**Exercise materials:**
----------------------------------------
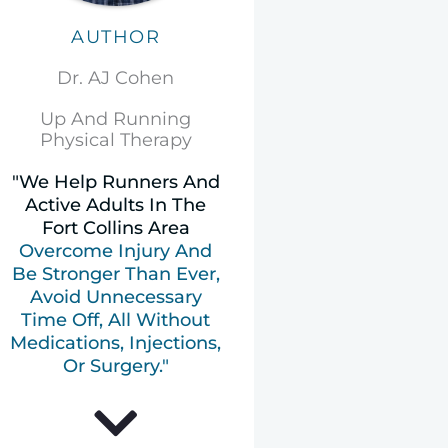
AUTHOR
Dr. AJ Cohen
Up And Running
Physical Therapy
"We Help Runners And
Active Adults In The
Fort Collins Area
Overcome Injury And
Be Stronger Than Ever,
Avoid Unnecessary
Time Off, All Without
Medications, Injections,
Or Surgery."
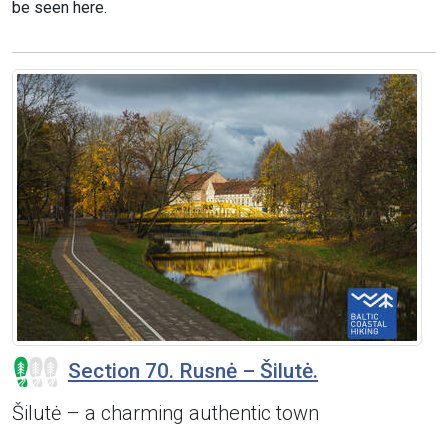
be seen here.
Section 70. Rusnė – Šilutė.
Šilutė – a charming authentic town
----------------------------------------
**About this task:** Switch "Runners" to "Cyclists" in the listing above and write out all of its text lines again with nothing else changed. Leave out the pictures.

**Solution for this task:**
AUTHOR
Dr. AJ Cohen
Up And Running
Physical Therapy
"We Help Cyclists And
Active Adults In The
Fort Collins Area
Overcome Injury And
Be Stronger Than Ever,
Avoid Unnecessary
Time Off, All Without
Medications, Injections,
Or Surgery."
be seen here.
Section 70. Rusnė – Šilutė.
Šilutė – a charming authentic town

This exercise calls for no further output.